Intelligent algorithms can help reduce disruptions in online services
When the Swedish Tax Agency website went down for nearly two days, thousands of people across Sweden were left frustrated. Users of Gmail, Slack, Facebook, Apple services, and other popular services also regularly experience delays and this type of disruptions. Olumuyiwa Ibidunmoye has developed automated algorithms for troubleshooting to prevent prolonged delays or disruption in services hosted in cloud computing servers.
The occurrence of operational issues in online services have become common and harder to manage today due to the rapid growth of Internet services, the computing infrastructure on which they run as well as the unpredictable volume of user traffic. Service delays and outages have both financial and operational implications. For example, a single hour-long episode may cost an e-commerce website like Amazon.com millions of dollars in lost sales while service vendors spend a lot of work-hours to restore services.
The main challenge here is that the problem may be due to a variety of reasons. Delays may be caused by coding errors, inadequate server resources, or due to competition between hundreds of applications running on the same servers.
Hence, to minimize impact or prevent re-occurrence, there is a need to continuously measure the status of systems in order to address two troubleshooting concerns. The first is how to detect and diagnose symptoms of problems, 'anomalies', such as unexpected spikes or dips, in service status over time. The second is how to intelligently determine and execute corrective actions to fully restore services back to operation.

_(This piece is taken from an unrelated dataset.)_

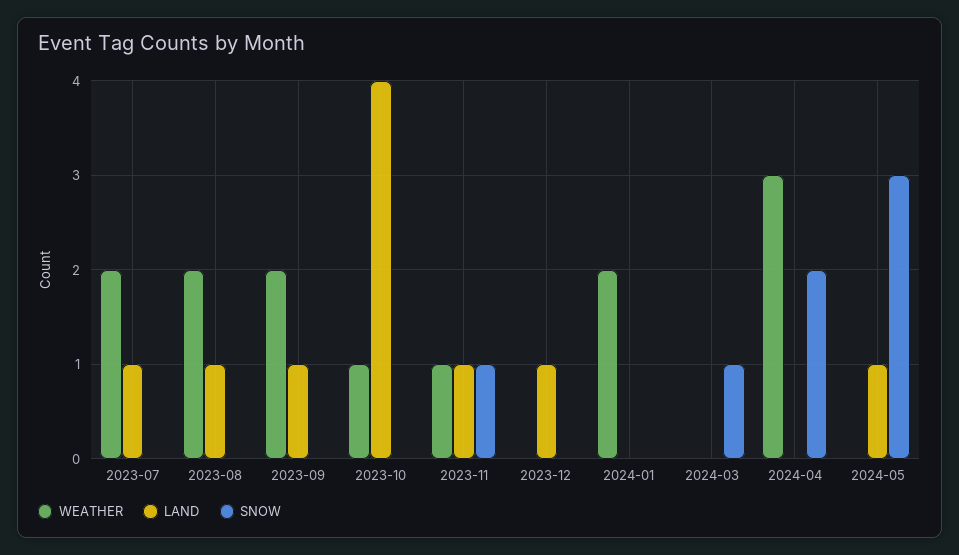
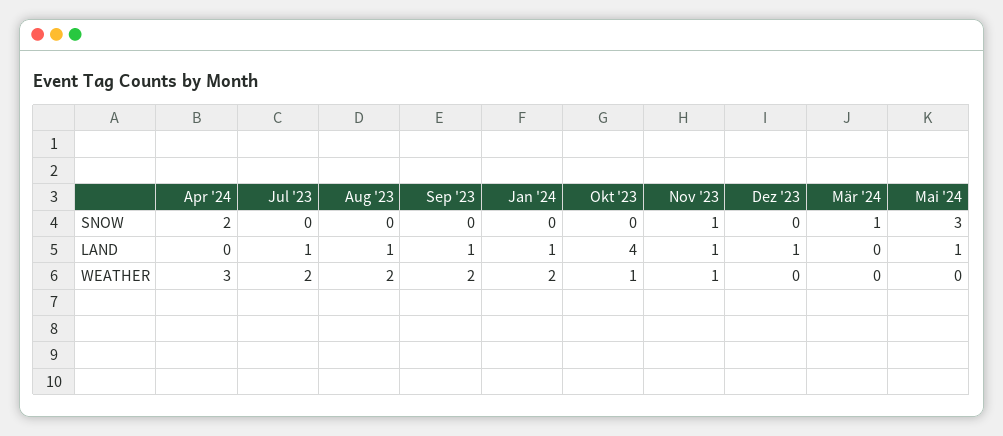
LAND, 2024-01: 0 -> 1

Olumuyiwa Ibidunmoye's dissertation introduces an automated approach for addressing these two concerns in the context of problems caused by inadequate server resources and effects of having multiple applications share the same servers in cloud computing systems.
"I have developed and investigated techniques that automatically uncover symptoms of problems and intelligently rank them with limited human intervention, adapt to changes in the state of the systems, and resolve service delays by incrementally adjusting capacity of server resources in response to demand," says Olumuyiwa Ibidunmoye.